:: Data extracts ::
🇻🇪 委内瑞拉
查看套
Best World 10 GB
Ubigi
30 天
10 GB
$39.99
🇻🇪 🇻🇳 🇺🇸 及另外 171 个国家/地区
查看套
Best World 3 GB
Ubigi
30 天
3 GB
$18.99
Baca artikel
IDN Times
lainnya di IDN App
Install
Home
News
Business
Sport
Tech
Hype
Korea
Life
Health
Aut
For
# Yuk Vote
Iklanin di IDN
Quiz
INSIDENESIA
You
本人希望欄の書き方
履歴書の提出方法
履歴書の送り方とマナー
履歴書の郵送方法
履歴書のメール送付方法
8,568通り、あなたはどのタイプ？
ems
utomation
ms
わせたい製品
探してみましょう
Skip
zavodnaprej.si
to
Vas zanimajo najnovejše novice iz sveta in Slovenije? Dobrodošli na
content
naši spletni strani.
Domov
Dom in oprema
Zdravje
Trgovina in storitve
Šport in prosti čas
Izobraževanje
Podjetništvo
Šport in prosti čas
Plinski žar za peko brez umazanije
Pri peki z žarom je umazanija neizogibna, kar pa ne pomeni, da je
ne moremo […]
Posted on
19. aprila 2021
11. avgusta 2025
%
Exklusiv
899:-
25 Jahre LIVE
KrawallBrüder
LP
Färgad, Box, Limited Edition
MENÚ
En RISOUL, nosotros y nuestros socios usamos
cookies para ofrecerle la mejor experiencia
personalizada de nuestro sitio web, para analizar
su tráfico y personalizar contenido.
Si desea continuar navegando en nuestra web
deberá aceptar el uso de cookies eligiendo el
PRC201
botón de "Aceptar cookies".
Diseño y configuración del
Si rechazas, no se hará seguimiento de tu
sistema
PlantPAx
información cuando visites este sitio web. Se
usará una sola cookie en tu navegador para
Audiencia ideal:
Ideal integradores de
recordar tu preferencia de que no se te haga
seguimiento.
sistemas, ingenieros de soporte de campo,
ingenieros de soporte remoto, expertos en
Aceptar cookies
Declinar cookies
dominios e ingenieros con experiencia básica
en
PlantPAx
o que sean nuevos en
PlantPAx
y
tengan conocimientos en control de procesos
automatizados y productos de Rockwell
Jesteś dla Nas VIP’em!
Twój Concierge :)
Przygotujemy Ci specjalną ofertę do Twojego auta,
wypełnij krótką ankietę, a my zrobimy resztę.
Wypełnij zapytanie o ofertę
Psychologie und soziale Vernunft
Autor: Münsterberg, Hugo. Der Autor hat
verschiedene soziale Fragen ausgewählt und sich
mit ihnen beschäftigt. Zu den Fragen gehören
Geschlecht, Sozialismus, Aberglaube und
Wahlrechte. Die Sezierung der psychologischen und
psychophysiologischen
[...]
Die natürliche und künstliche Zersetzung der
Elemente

:: Problem description ::
Would you reproduce all the entries exactly?

:: Answer below ::
🇻🇪 委内瑞拉
查看套
Best World 10 GB
Ubigi
30 天
10 GB
$39.99
🇻🇪 🇻🇳 🇺🇸 及另外 171 个国家/地区
查看套
Best World 3 GB
Ubigi
30 天
3 GB
$18.99
Baca artikel
IDN Times
lainnya di IDN App
Install
Home
News
Business
Sport
Tech
Hype
Korea
Life
Health
Aut
For
# Yuk Vote
Iklanin di IDN
Quiz
INSIDENESIA
You
本人希望欄の書き方
履歴書の提出方法
履歴書の送り方とマナー
履歴書の郵送方法
履歴書のメール送付方法
8,568通り、あなたはどのタイプ？
ems
utomation
ms
わせたい製品
探してみましょう
Skip
zavodnaprej.si
to
Vas zanimajo najnovejše novice iz sveta in Slovenije? Dobrodošli na
content
naši spletni strani.
Domov
Dom in oprema
Zdravje
Trgovina in storitve
Šport in prosti čas
Izobraževanje
Podjetništvo
Šport in prosti čas
Plinski žar za peko brez umazanije
Pri peki z žarom je umazanija neizogibna, kar pa ne pomeni, da je
ne moremo […]
Posted on
19. aprila 2021
11. avgusta 2025
%
Exklusiv
899:-
25 Jahre LIVE
KrawallBrüder
LP
Färgad, Box, Limited Edition
MENÚ
En RISOUL, nosotros y nuestros socios usamos
cookies para ofrecerle la mejor experiencia
personalizada de nuestro sitio web, para analizar
su tráfico y personalizar contenido.
Si desea continuar navegando en nuestra web
deberá aceptar el uso de cookies eligiendo el
PRC201
botón de "Aceptar cookies".
Diseño y configuración del
Si rechazas, no se hará seguimiento de tu
sistema
PlantPAx
información cuando visites este sitio web. Se
usará una sola cookie en tu navegador para
Audiencia ideal:
Ideal integradores de
recordar tu preferencia de que no se te haga
seguimiento.
sistemas, ingenieros de soporte de campo,
ingenieros de soporte remoto, expertos en
Aceptar cookies
Declinar cookies
dominios e ingenieros con experiencia básica
en
PlantPAx
o que sean nuevos en
PlantPAx
y
tengan conocimientos en control de procesos
automatizados y productos de Rockwell
Jesteś dla Nas VIP’em!
Twój Concierge :)
Przygotujemy Ci specjalną ofertę do Twojego auta,
wypełnij krótką ankietę, a my zrobimy resztę.
Wypełnij zapytanie o ofertę
Psychologie und soziale Vernunft
Autor: Münsterberg, Hugo. Der Autor hat
verschiedene soziale Fragen ausgewählt und sich
mit ihnen beschäftigt. Zu den Fragen gehören
Geschlecht, Sozialismus, Aberglaube und
Wahlrechte. Die Sezierung der psychologischen und
psychophysiologischen
[...]
Die natürliche und künstliche Zersetzung der
Elemente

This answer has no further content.